_The problem_
In the blog post about dancing in Pushkar, what does the laundry wallah use to press the clothes after washing them?

_Page extract_
::::

My undergarments smell like roses. The sari I am sitting in smells like roses. My pants, my sweaters, my socks all smell like roses.
I did not accidentally fall into a prickly perfumed bush of flowers with soft petals. Rather, an innovative laundry wallah down the alley from my guest house, washes clothes and then presses them with rose water from the roses surrounding Pushkar. How decadent I know. A small luxury in the midst of a 30 hour dance week.
Odissi. Pushkar. A new love and a familiar friend.
How to describe the brimming excitement in my stomach, in my chest, in my throat as I walk into Shakti School of Dance for the first time. Trepidation. Unbridled hope. A healthy dose of adrenaline.
I was met with “Kenni!” and an enthusiastic and warm hug from Rakhi the Kalbeliya teacher. I gratefully returned the hug with a small round ‘o’ of surprise on my lips. I studied briefly with Rakhi the last time I was here, almost 3 years ago. She wasn’t my main Kalbeliya teacher, but she was a friend of my friend Carrie and therefore I automatically became a sister.

::::

_Extracted data_
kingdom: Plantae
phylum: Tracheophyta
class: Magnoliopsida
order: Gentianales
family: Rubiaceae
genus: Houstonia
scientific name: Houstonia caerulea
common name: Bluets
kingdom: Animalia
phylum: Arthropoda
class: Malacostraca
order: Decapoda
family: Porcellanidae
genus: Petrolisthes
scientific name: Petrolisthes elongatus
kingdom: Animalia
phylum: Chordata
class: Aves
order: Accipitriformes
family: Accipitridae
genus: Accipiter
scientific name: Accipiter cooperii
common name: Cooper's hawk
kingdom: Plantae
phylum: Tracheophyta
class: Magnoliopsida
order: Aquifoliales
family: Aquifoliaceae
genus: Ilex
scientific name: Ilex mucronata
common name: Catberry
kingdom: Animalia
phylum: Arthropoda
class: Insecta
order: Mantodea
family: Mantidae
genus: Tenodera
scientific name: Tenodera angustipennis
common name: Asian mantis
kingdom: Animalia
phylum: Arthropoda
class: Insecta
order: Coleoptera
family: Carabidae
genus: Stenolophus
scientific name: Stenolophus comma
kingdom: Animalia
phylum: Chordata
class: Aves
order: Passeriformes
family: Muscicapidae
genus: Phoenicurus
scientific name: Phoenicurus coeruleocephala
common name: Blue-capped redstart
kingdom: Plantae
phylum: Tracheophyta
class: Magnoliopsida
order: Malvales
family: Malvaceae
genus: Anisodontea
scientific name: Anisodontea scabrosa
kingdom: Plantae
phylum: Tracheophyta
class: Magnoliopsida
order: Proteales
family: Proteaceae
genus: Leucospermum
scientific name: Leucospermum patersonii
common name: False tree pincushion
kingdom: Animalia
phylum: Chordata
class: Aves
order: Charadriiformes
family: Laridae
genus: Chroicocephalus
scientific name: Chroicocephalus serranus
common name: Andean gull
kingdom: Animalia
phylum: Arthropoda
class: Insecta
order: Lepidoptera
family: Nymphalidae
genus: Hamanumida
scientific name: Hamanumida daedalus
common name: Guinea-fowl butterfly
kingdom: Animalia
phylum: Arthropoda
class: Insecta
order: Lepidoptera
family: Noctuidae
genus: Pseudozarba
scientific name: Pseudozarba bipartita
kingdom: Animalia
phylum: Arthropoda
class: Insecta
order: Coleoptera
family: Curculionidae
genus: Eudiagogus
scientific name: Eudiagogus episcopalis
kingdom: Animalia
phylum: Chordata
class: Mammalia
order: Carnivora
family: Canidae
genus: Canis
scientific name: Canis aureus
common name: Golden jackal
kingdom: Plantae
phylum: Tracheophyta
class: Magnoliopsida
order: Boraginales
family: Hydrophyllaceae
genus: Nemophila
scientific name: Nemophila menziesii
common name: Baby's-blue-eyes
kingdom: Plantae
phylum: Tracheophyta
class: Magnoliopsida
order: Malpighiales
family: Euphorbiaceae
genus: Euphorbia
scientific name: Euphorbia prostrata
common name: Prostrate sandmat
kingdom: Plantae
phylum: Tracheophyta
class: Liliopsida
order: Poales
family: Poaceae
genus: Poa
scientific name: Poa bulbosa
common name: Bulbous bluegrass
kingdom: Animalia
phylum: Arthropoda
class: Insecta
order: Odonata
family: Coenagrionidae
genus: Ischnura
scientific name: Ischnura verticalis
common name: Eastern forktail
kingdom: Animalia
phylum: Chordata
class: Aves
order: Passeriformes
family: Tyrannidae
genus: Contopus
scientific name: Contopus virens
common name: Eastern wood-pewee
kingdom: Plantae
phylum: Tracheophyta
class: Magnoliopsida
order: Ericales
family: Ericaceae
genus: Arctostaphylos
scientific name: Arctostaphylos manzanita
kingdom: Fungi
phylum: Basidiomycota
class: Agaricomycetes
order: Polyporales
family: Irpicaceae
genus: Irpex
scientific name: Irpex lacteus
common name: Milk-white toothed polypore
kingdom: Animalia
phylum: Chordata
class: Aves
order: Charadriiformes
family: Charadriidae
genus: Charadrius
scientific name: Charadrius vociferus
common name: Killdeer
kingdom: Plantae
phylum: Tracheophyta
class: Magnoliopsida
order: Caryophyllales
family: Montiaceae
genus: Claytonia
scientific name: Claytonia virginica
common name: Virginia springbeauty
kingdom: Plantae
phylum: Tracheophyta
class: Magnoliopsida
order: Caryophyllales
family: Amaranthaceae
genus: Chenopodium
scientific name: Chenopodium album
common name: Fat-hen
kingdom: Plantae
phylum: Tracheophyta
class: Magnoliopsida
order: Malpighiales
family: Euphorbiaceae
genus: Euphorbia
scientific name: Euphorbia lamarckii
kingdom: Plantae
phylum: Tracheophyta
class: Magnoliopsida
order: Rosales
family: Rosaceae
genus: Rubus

::::

_Task solution_
Rose water from the roses surrounding Pushkar.